Priscilla Slade, the former president of Texas Southern University in Houston, agreed last week to pay restitution of $127,672 in a deal with prosecutors that allows her to avoid prison time on state charges that she violated her fiduciary duty by spending $523,000 of university funds on personal expenses.
Slade’s proceedings ended in a mistrial in October 2007, and the former president made her agreement with the district attorney just days before a second trial was to begin.
As part of the plea bargain, Slade publicly apologized for her actions.

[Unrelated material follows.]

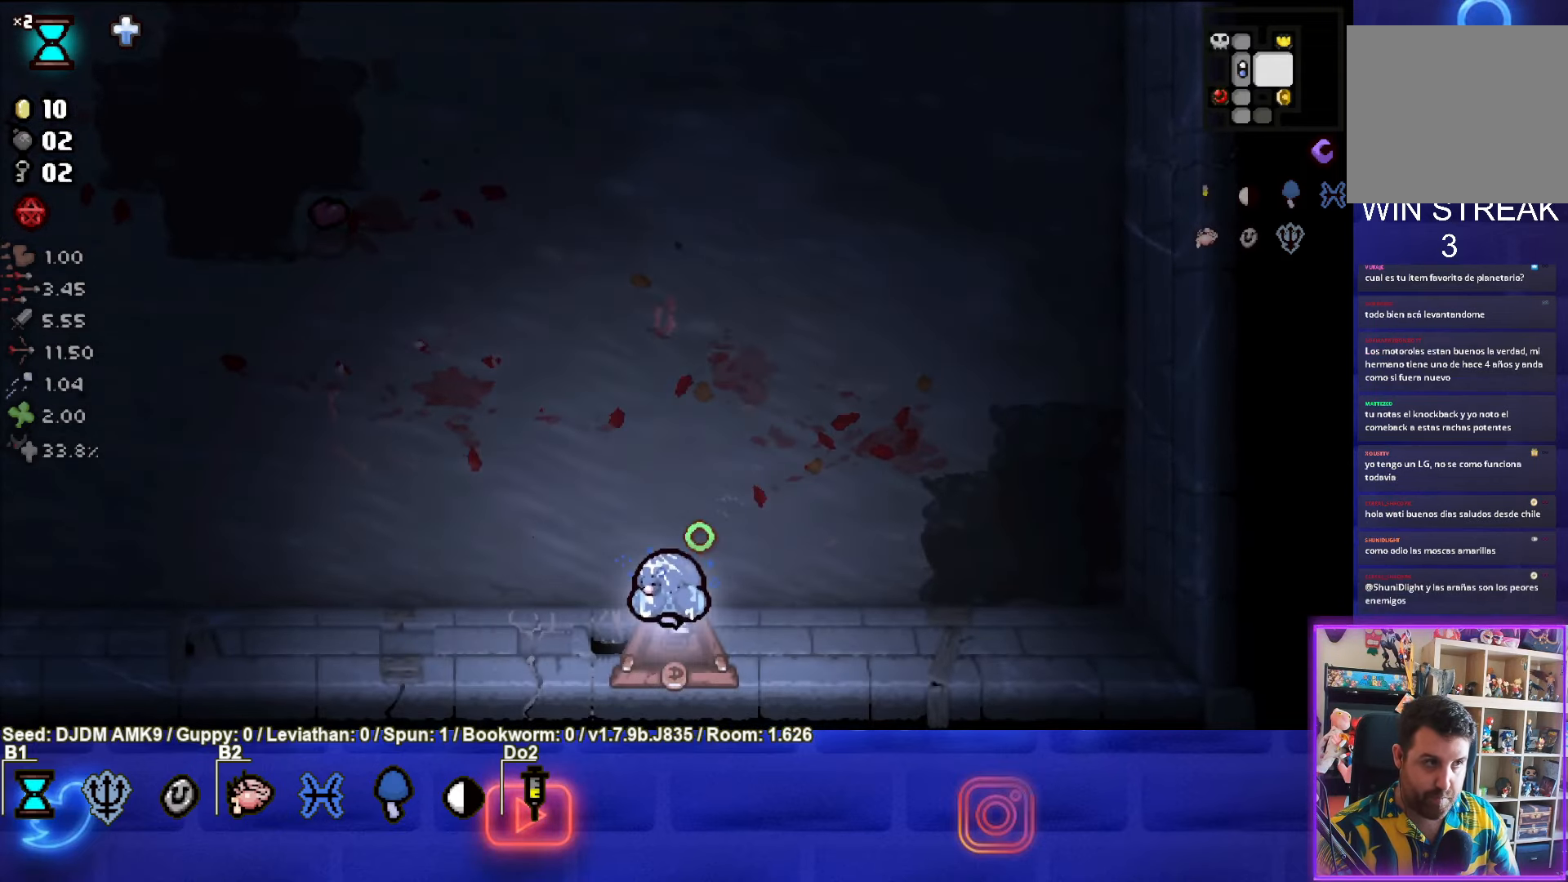
{"buttons": [], "left_stick": "center", "events": [[84, "left_stick", "center"]]}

“I accept responsibility as the president of Texas Southern University with regard to the expenditures described in the indictment as misapplications in not ensuring that Texas Southern University policies were followed,” she said. “ If I had the opportunity to do things differently I would do so. My thoughts and prayers are with the Texas Southern University family, to whom I apologize.”

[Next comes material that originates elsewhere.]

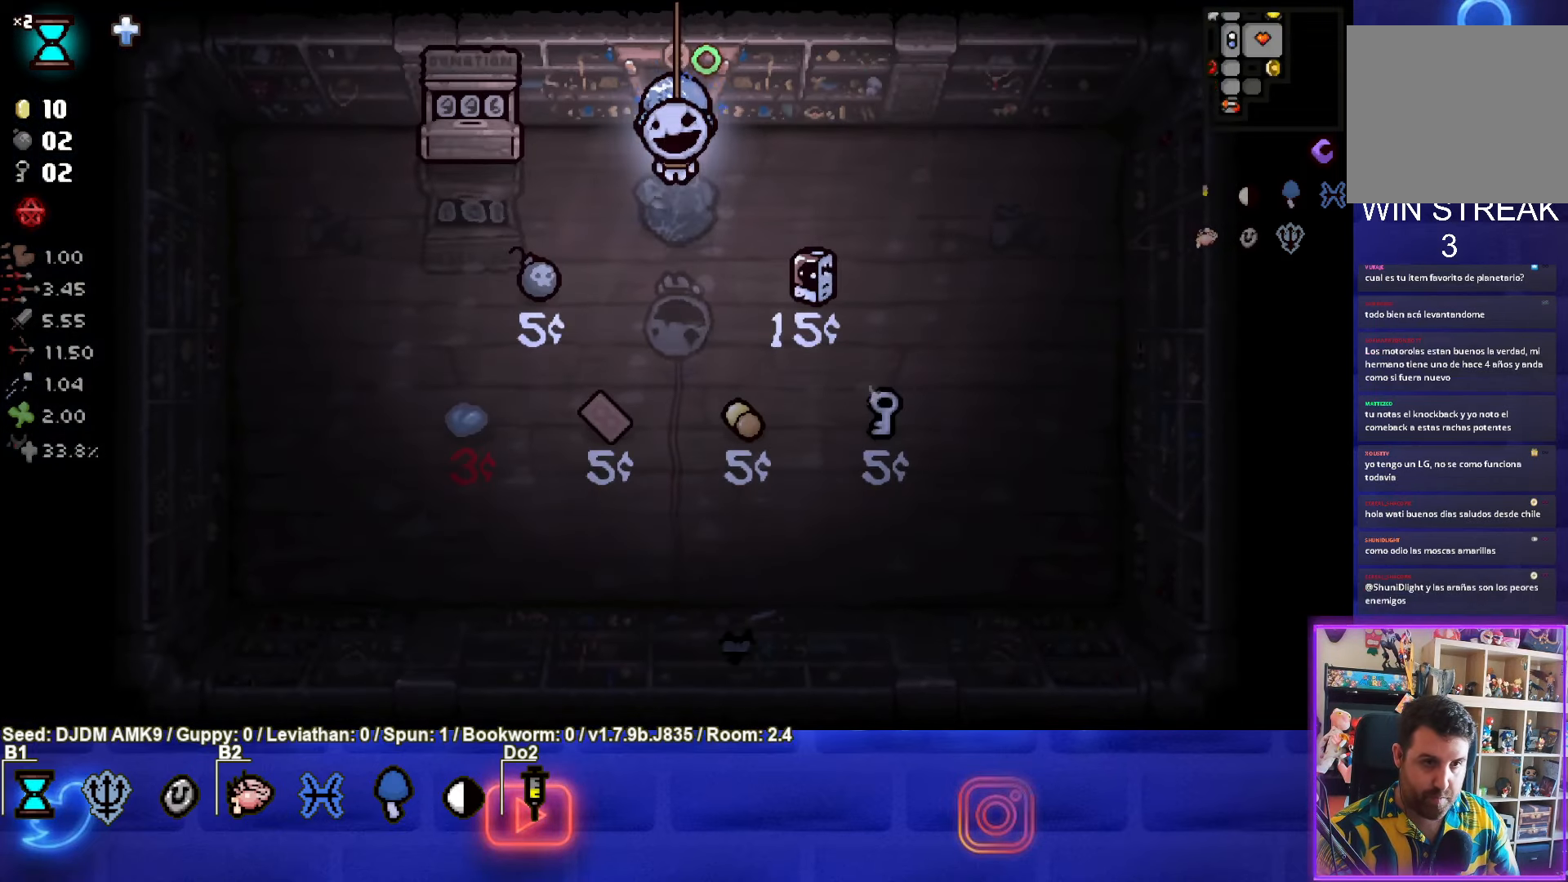
{"buttons": [], "left_stick": "up", "events": [[250, "left_stick", "up"]]}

Slade wrote a personal check to TSU for more than $138,000 in January 2006 to reimburse the school for landscaping at her new home after regents questioned her spending. She was placed on paid leave on March 16, 2006, and fired in June of that year.
An internal TSU audit released in April 2006 cited questionable spending by Slate totaling $650,000 over a seven-year period, including Christmas gifts for regents, furniture, and personal maid services. The outlays included $100,000 in furniture and home decor, and about $60,000 on a high-tech security system for Slade’s $1.3 million home.

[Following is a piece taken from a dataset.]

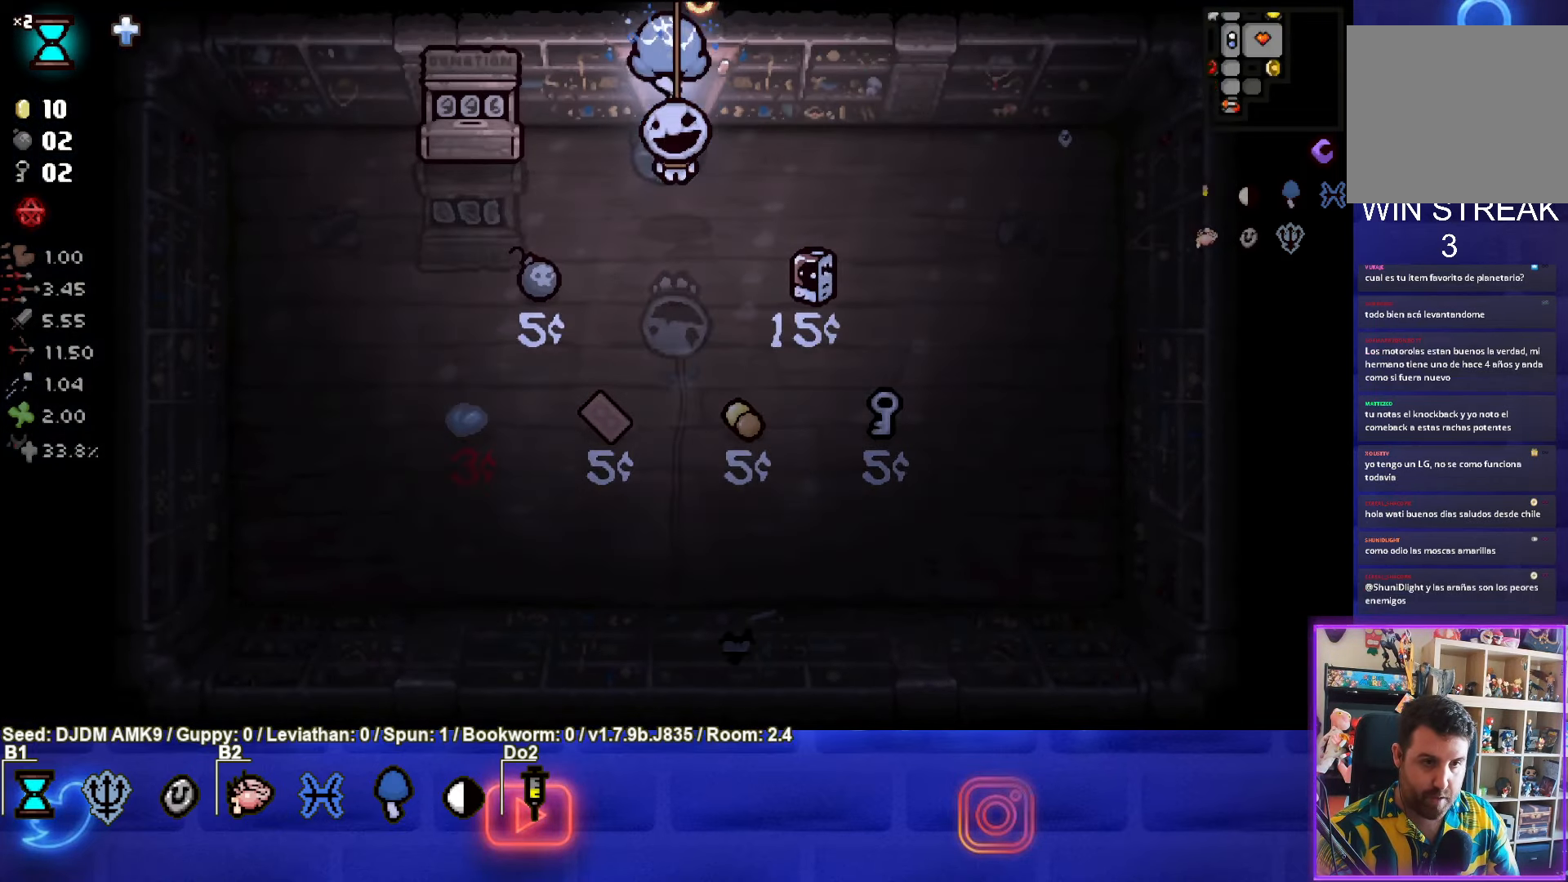
{"buttons": [], "left_stick": "up", "events": []}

Slade was indicted by a Harris County grand jury in August 2006 on two counts of misapplication of fiduciary property. Jurors in Slade’s two-month trial deadlocked after five days of deliberation on whether her actions constituted criminal behavior.
Former TSU chief financial officer Quentin Wiggins went to trial before Slade, and received 10 years in prison for authorizing the expenditures.
Moody’s Investors Service downgraded TSU’s revenue bond program to Ba3 from Baa3 in July, and put the university on rating watch for another possible downgrade.